Il problema in Italia semmai è quello della legalità e della burocrazia in generale. Sfido qualsiasi imprenditore che voglia lavorare nel mercato digitale, a investire in un Paese che non sviluppa le reti a banda larga, non rinnova le sue normative e ha una burocrazia soffocante. In Italia produrre un e-book ha un’iva superiore a quella di un libro cartaceo. Siamo un paese arretrato, in una sorta di secondo mondo tecnologico. Davvero pensiamo che gli investitori nel settore digitale preferirebbero l’Italia se avessimo una diversa normativa sul diritto d’autore?
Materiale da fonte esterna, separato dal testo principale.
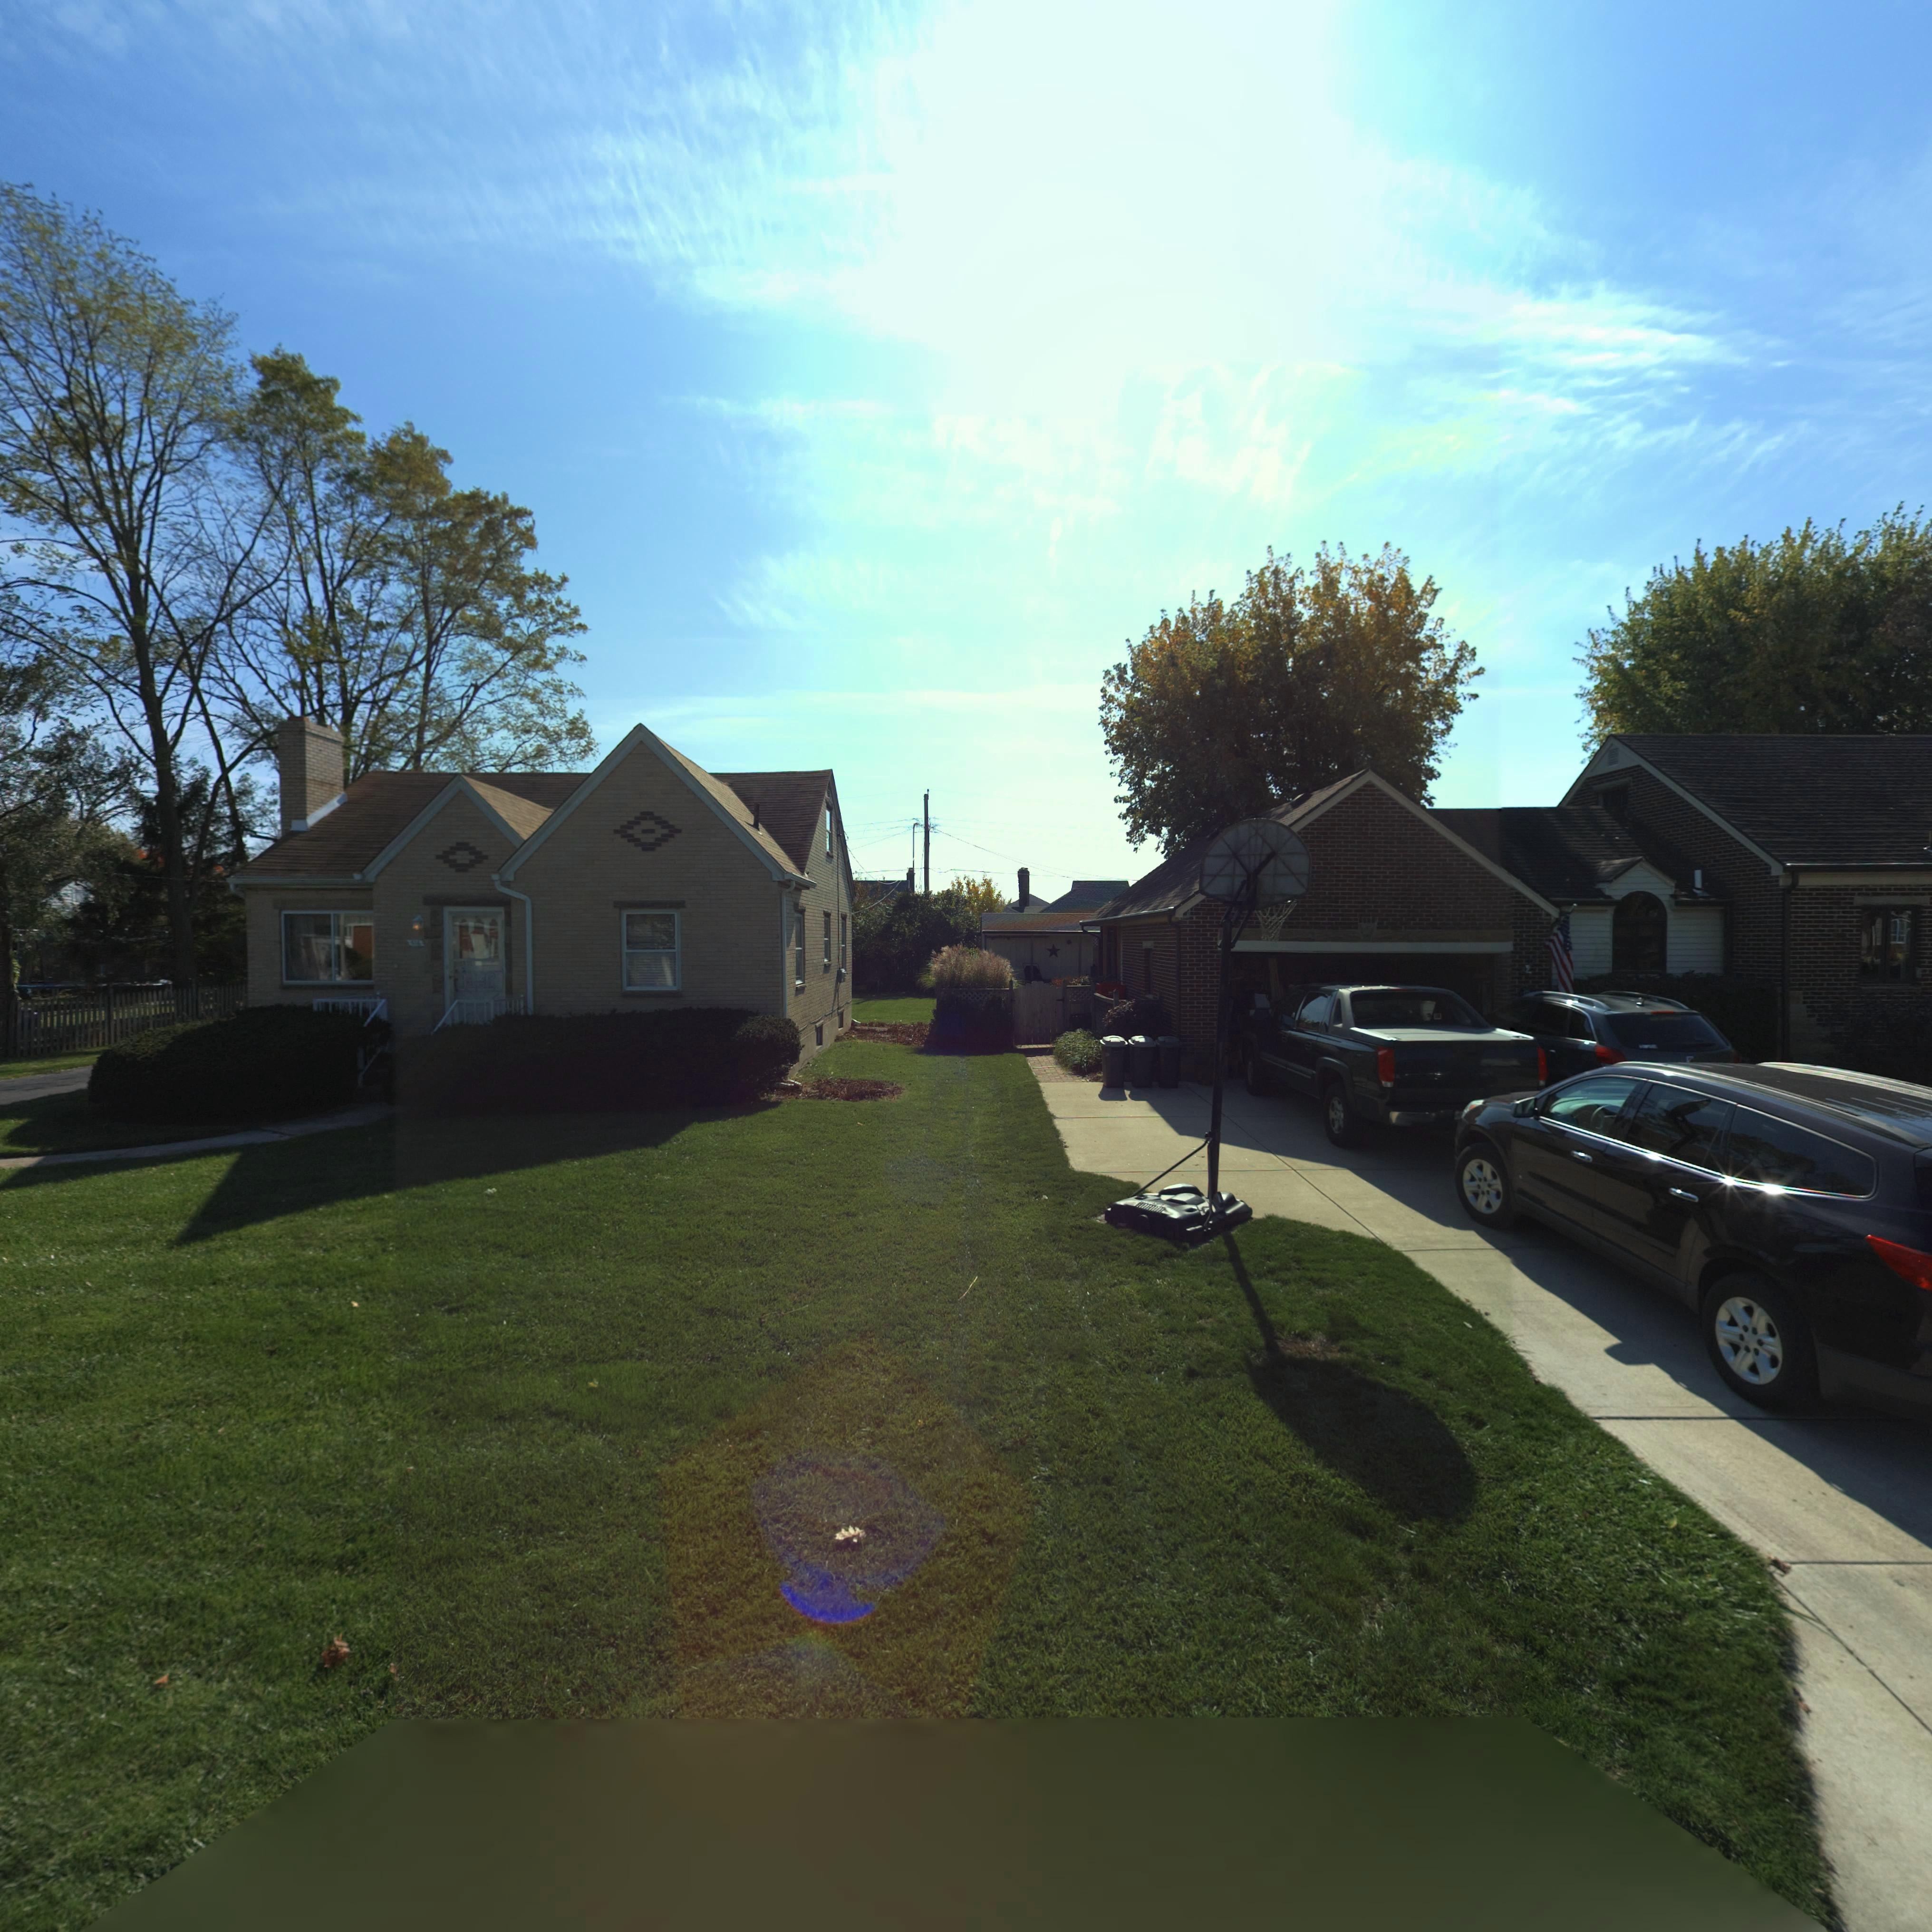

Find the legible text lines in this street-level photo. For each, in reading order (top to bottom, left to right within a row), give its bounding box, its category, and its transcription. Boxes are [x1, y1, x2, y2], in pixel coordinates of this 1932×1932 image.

[410, 939, 422, 947] StreetNumber: 5*6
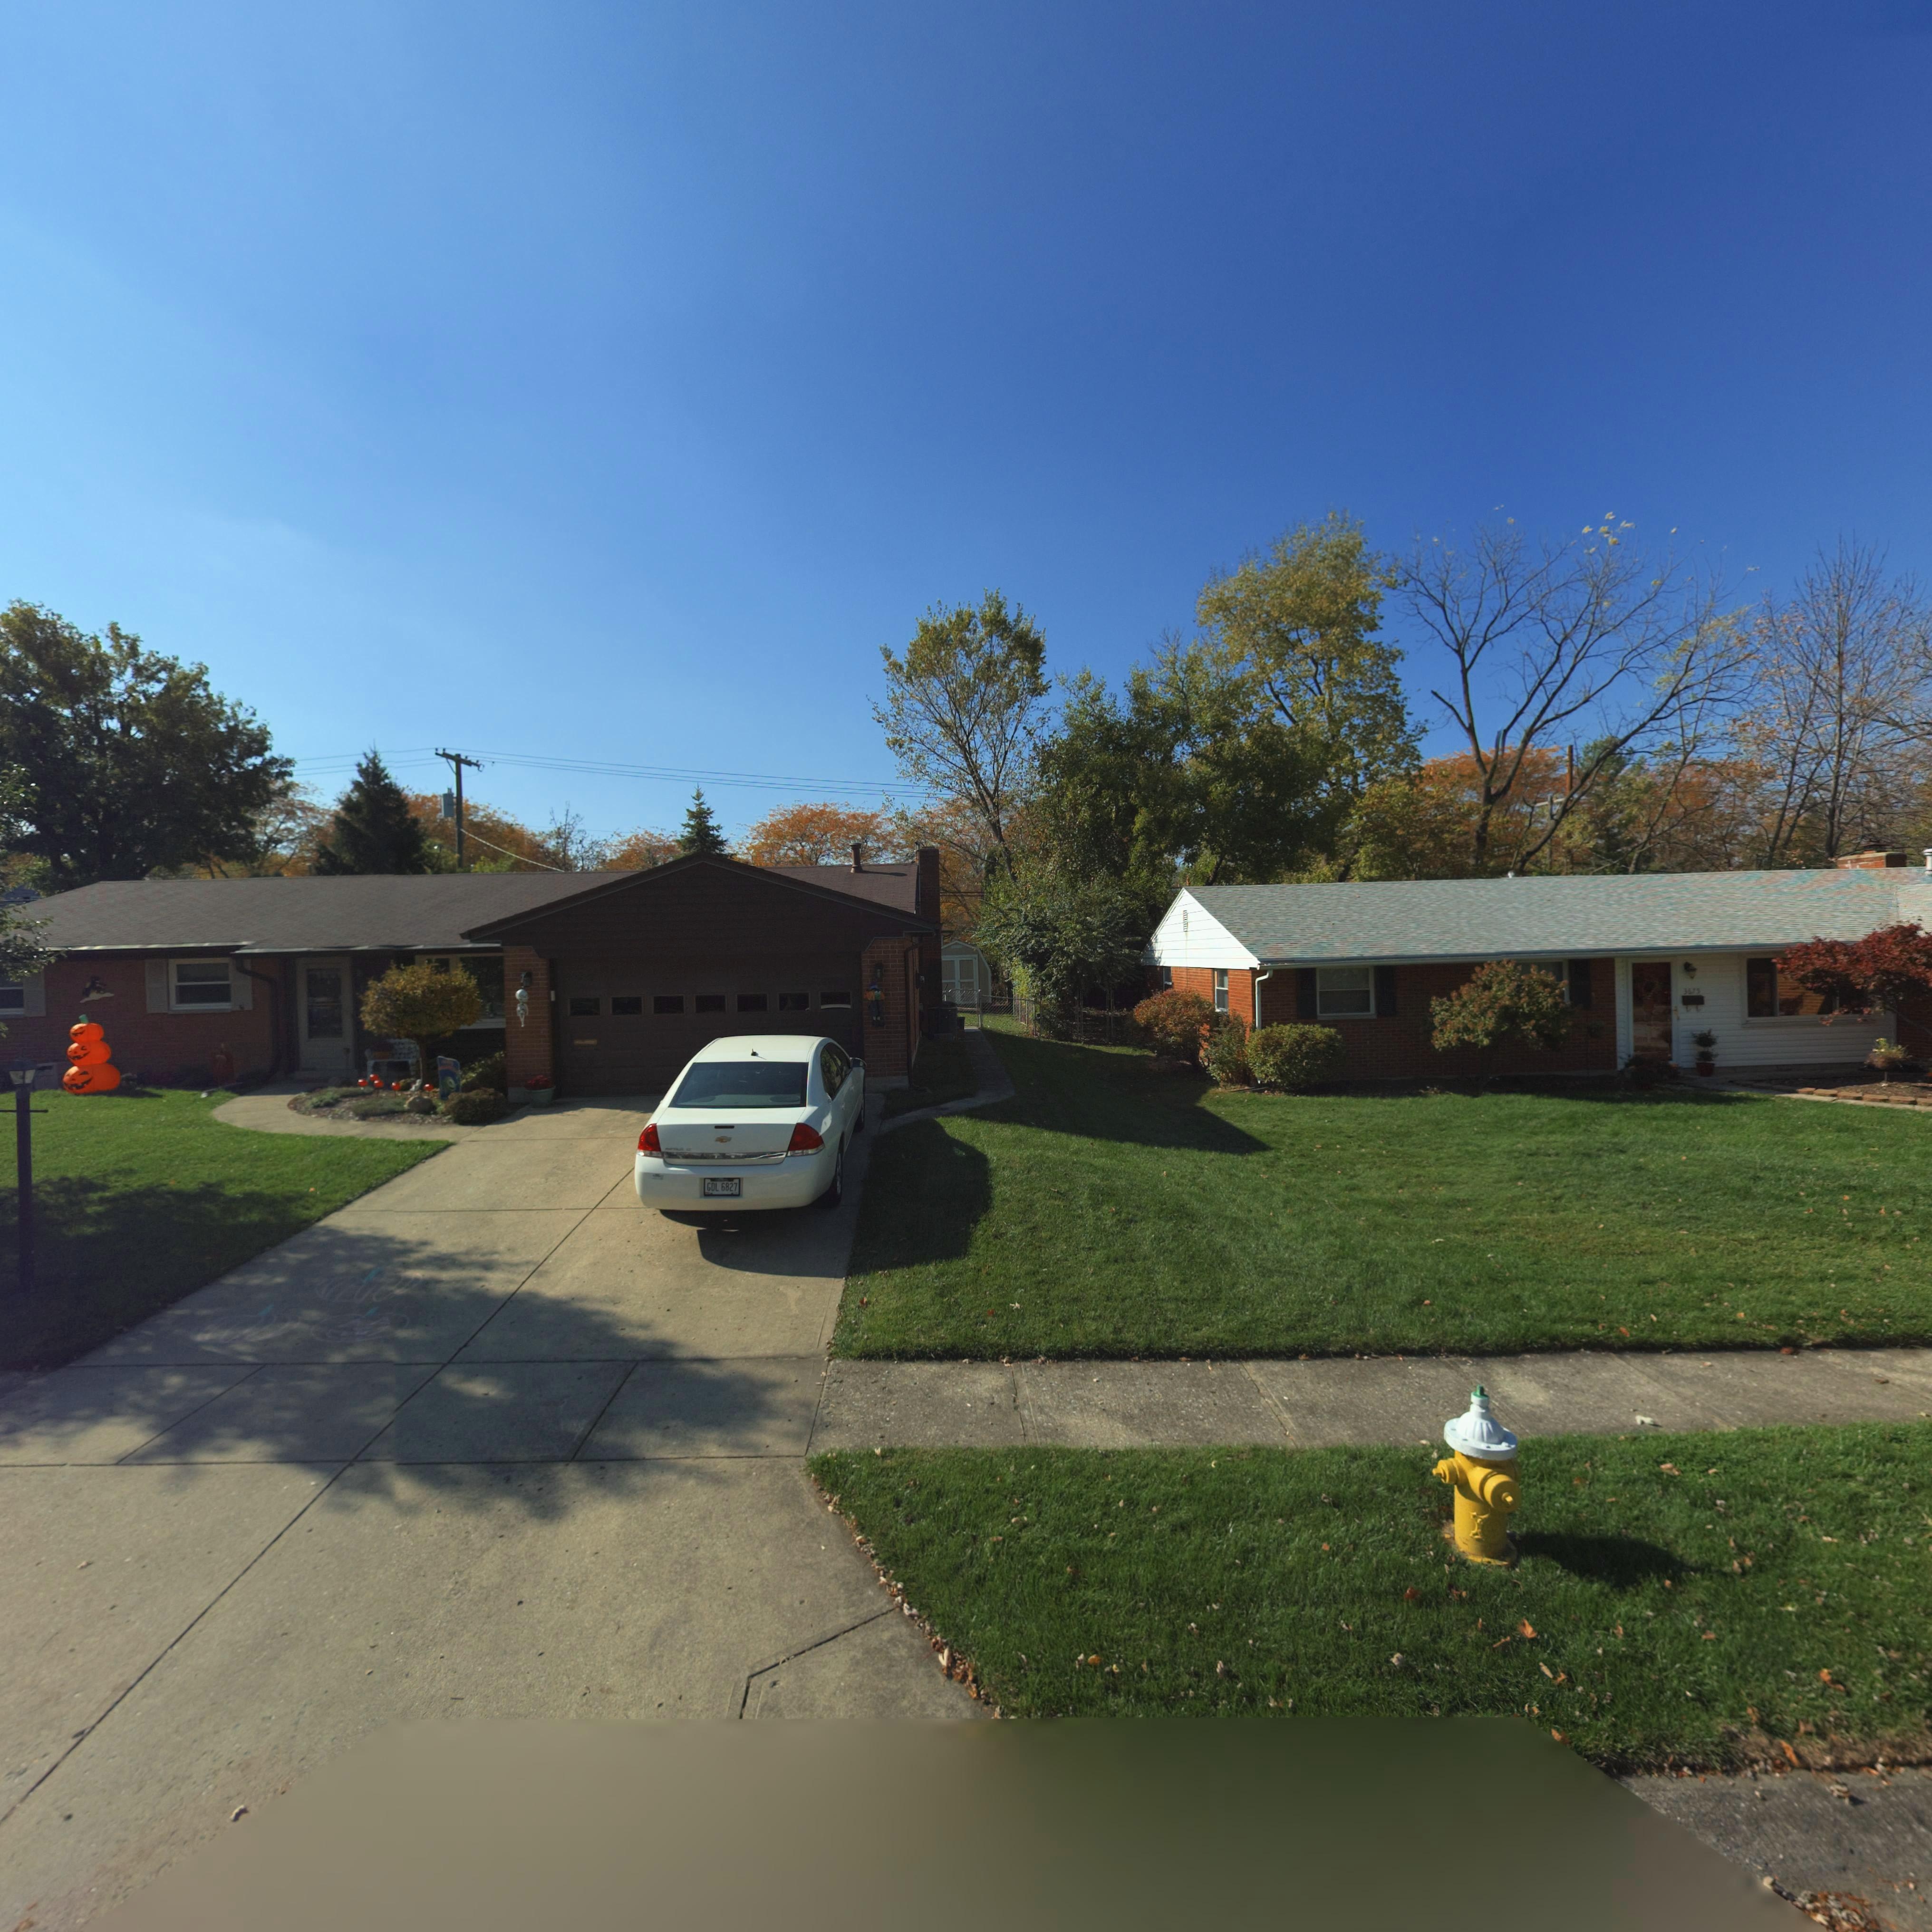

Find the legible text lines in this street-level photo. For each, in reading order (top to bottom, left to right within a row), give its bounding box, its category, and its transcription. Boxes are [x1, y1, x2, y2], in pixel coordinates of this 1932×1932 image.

[1682, 987, 1702, 995] StreetNumber: 3675
[706, 1180, 739, 1193] None: GDL 6827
Ci sono altri fattori che influenzano la crescita del mercato dei contenuti in digitale. Viene prima l’Agenda Digitale italiana e poi le nuove normative sul copyright. Perché come fa altrimenti un’azienda di cloud computing, o un sito di streaming on-line, ad investire in un paese dove non c’è una fibra ottica diffusa? Queste sono le vere barriere da superare.

In concreto: come bilanciare la legittima difesa del copyright da parte delle aziende con l’altrettanto legittima necessità di tutela del principi di libertà e di accesso universale degli utenti? Ossia: se dovesse fornire indicazioni ai legislatori che si occuperanno del problema, quali sarebbero i principi più importanti da quali partire per la definizione di un impianto normativo efficace?
Una precisazione: non stiamo confrontando solo principi: ci sono diritti, ma anche domande su quale tipo di economia vogliamo. Non consentire sistemi di censura forte, consente anche di sviluppare più rapidamente il mercato. Il monopolio del copyright nasce per tutelare determinati soggetti, ma non esiste in natura. Siamo sicuri che un controllo totale di un’opera da parte di un editore sia la cosa migliore? La stessa Agcom in uno studio precedente, rilevava il vantaggio di una libera circolazione delle informazioni e dei contenuti per promuovere la cultura e l’innovazione. Questa è la linea su cui andare: dobbiamo ridurre gli sprechi e rivedere i sistemi di retribuzione. Andrebbe riaperto un mercato dell’intermediazione, a dispetto di organismi come la SIAE che, a detta di tutti, non è efficace ed efficiente. Noi vogliamo portare tutte queste istanze ai decisori, certi di un riscontro positivo.